Now to direct python to go to where the files are saved and to iterate over each .csv file its finds

In [95]:
for file_name in glob.iglob(Path):
    file_name_list.append(file_name)

In [96]:
for i in file_name_list:
    y_diff = get_Y_dif(i)
    list_name = i.split('\\')
    name =  list_name[-1] +" "+ list_name[-2]
    test_name.append(name)
    print(name,y_diff)
    y_diff_list.append(y_diff)

FileNotFoundError: [Errno 2] No such file or directory: 'D:/Calibartion data 16-06-2021\\Pyramid run\\protocol_optoNCDT ILD1750_2021-06-16_15-48-37.250.csv'

To save the output data the file names and y_diff values are compiled into a dictionary and then into a panda dataframe.
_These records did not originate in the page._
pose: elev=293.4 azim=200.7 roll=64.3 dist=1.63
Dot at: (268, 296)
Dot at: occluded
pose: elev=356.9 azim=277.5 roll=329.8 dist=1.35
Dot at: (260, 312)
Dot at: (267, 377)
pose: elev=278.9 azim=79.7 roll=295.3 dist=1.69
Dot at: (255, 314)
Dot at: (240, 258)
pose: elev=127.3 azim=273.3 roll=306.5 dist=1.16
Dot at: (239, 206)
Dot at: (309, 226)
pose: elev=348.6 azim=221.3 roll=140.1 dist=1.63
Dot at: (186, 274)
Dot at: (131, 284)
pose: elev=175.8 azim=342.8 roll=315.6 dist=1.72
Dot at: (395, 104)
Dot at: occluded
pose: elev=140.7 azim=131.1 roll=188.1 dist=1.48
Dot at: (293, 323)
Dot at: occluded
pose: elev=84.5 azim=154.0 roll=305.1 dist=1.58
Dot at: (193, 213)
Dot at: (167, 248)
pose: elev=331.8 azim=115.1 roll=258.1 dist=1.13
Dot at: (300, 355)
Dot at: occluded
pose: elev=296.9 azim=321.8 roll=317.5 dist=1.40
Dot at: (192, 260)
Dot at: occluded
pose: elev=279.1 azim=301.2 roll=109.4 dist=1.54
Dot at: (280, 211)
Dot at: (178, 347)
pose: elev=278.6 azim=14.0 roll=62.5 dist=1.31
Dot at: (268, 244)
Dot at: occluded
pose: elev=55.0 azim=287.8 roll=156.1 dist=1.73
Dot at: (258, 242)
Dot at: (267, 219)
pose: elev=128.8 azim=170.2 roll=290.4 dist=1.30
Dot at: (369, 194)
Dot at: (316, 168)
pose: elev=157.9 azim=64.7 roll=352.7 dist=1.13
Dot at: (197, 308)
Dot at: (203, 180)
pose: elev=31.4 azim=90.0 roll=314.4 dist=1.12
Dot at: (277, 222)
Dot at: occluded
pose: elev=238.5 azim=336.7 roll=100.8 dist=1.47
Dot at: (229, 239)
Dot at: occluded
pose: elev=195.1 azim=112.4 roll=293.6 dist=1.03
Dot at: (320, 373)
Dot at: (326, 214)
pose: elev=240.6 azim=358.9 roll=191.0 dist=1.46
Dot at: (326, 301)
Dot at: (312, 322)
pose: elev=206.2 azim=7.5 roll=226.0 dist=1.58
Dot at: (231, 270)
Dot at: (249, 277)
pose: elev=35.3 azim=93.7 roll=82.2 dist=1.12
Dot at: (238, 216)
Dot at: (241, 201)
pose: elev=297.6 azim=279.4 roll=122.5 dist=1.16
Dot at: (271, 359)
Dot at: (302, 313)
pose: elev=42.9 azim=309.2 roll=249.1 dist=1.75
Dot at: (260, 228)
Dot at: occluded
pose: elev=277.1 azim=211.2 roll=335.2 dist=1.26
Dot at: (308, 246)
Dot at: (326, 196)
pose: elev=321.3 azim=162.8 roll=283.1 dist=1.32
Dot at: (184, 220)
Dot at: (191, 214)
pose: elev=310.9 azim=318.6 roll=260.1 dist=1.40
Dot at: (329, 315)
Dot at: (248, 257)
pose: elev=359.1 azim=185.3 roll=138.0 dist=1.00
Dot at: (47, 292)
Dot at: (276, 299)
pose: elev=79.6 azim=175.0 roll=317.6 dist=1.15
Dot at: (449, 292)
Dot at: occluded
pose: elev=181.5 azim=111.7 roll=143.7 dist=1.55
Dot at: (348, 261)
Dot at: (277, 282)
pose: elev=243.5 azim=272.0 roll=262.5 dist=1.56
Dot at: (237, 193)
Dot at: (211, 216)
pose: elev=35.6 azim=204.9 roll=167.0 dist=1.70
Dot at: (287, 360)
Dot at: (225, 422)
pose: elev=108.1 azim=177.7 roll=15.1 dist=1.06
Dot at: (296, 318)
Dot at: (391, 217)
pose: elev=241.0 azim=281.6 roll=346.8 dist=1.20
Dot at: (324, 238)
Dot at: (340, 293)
Once in the form of a dataframe, it can be easily save as a .csv file. 

In [90]:
dic = {"Y_dif (mm)":y_diff_list,"File_name":test_name}
df = pd.DataFrame(dic)
df.to_csv("{}.csv".format(save_as),index=False)

Now a file that contains the y_diff values in one column and the file name in the next.

If the dataframe is empty, the most likely issue is that path is incorrect.

If the raw data was saved under file name in the formate "00 m_a 00 m_c 00 voltage 00 current .csv" it can be easily decoded. By opening the outputed .csv in MS Excel and then using the "Text to Columns" function found on the data tab, the file name column can be turned into individual columns by selecting the correct deliminator, in the case suggested above the deliminator is space.